Supreme Court opinions, empirical research, Martin-Quinn Score, ideological divergence
Courts | Judges | Law
Should a strategic Justice assemble a broader coalition for the majority opinion than is necessary, even if that means accommodating changes that move the opinion away from the author’s ideal holding? If the author’s objective is to durably move the law to his or her ideal holding, the conventional answer is no, because there is a cost and no corresponding benefit. We consider whether attracting a broad majority coalition can placate future courts. Controlling for the size of the coalition, we find that cases with ideologically narrow coalitions are more likely to be treated negatively by later courts.
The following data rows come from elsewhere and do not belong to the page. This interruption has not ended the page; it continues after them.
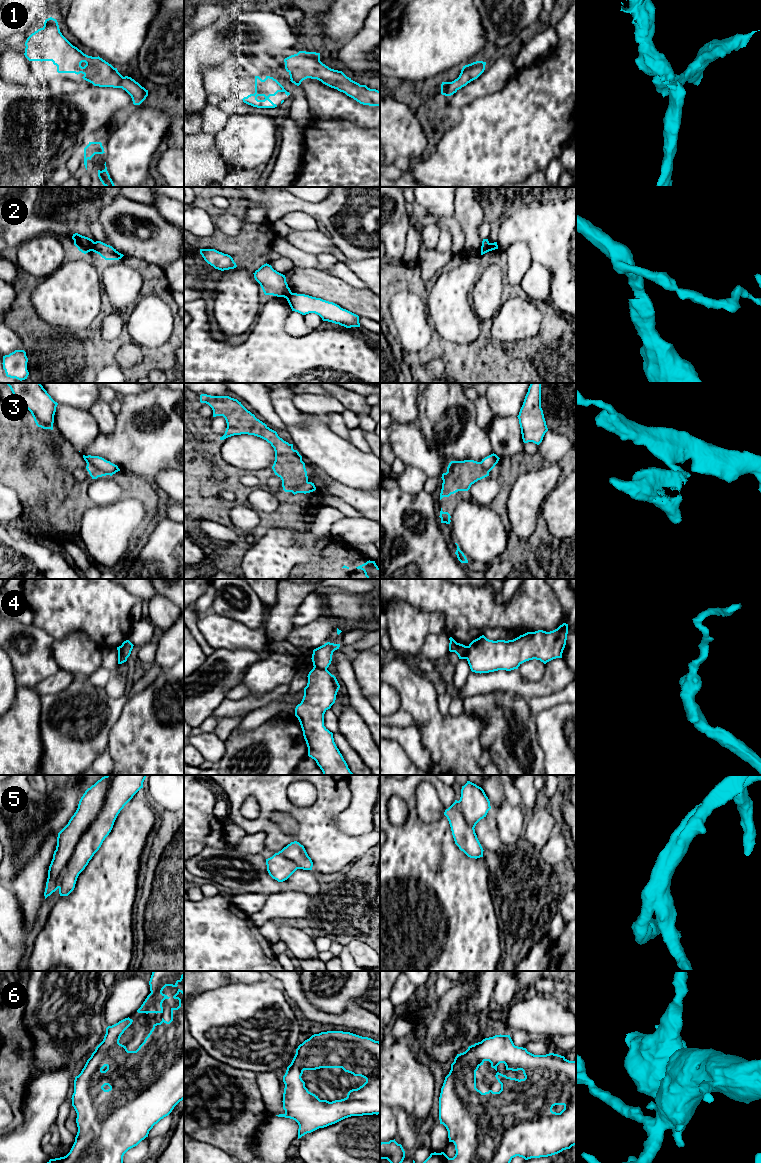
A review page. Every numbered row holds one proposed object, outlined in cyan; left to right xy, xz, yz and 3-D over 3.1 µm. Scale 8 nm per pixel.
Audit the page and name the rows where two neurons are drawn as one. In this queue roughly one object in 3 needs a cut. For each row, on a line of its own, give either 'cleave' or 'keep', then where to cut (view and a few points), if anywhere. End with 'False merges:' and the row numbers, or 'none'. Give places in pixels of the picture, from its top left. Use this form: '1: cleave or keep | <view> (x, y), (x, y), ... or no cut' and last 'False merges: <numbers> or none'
1: keep | no cut
2: cleave | yz (489, 243), (485, 252)
3: cleave | xy (87, 464), (92, 464), (106, 474)
4: cleave | xy (120, 646), (120, 649), (127, 657)
5: keep | no cut
6: keep | no cut
False merges: 2, 3, 4

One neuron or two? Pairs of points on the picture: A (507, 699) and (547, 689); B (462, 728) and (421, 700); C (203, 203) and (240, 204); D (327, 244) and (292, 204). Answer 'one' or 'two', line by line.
A: two
B: one
C: one
D: two

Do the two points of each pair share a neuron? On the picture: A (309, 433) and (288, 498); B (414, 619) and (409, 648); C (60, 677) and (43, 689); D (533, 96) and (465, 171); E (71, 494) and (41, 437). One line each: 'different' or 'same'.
A: different
B: same
C: same
D: same
E: same

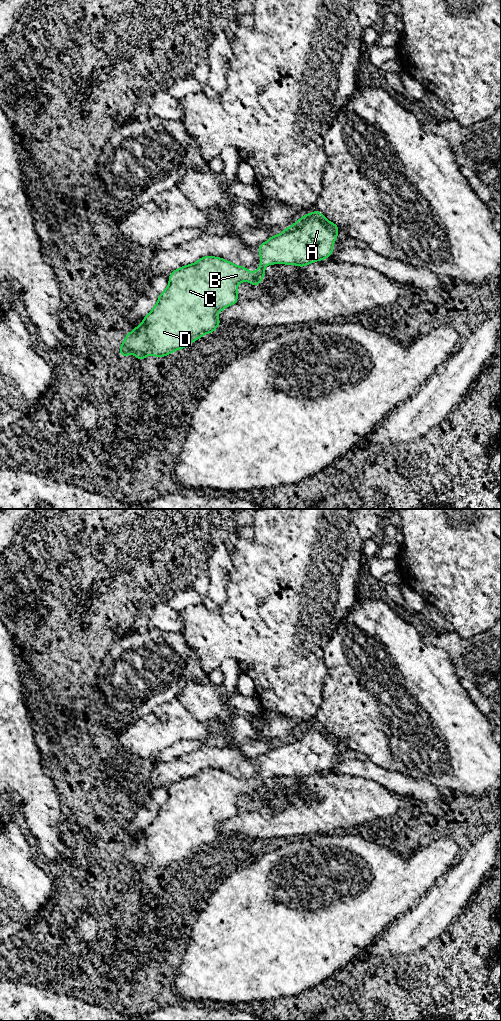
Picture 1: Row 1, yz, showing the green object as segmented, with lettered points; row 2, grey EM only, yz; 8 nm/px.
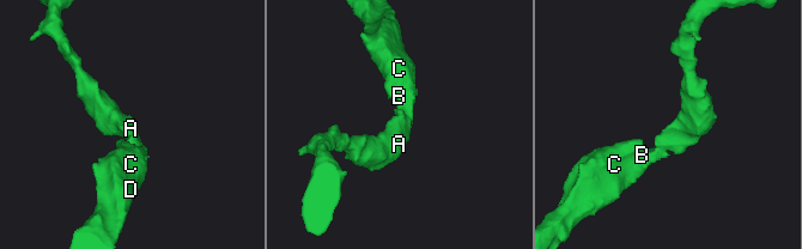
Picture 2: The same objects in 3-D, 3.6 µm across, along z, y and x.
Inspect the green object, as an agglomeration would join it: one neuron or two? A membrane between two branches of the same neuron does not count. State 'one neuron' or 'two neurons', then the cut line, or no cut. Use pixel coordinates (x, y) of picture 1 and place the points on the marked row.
one neuron | no cut

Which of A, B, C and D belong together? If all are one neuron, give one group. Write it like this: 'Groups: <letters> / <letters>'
Groups: A B C D

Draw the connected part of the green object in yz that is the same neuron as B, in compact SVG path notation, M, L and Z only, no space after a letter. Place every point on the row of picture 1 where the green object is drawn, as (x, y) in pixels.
M315 210L285 228L281 234L270 236L268 241L260 244L261 265L254 272L250 273L246 267L214 256L204 256L193 264L172 271L167 288L160 293L156 305L142 323L125 336L119 353L124 357L130 356L132 352L138 360L148 355L164 357L185 348L205 334L213 333L221 323L217 315L226 307L237 303L237 286L242 281L256 287L265 276L266 265L287 264L303 268L315 261L327 259L332 255L338 228L338 225Z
Specifically, adding either ideological breadth or a new member to the majority coalition results in an opinion that is less likely to be overruled, criticized, or questioned by a later court. Our findings contradict the conventional wisdom regarding the coalition-building strategy of a rational and strategic opinion author, establishing that the author has an incentive to go beyond the four most ideologically proximate Justices in building a majority coalition. And because of later interpreters’ negative reactions to narrow coalitions, the law ends up being less ideological than the Justices themselves.
Stuart M. Benjamin and Bruce A. Desmarais, Standing the Test of Time: The Breadth of Majority Coalitions and the Fate of U.S. Supreme Court Precedents, 4 Journal of Legal Analysis 445-469 (2012).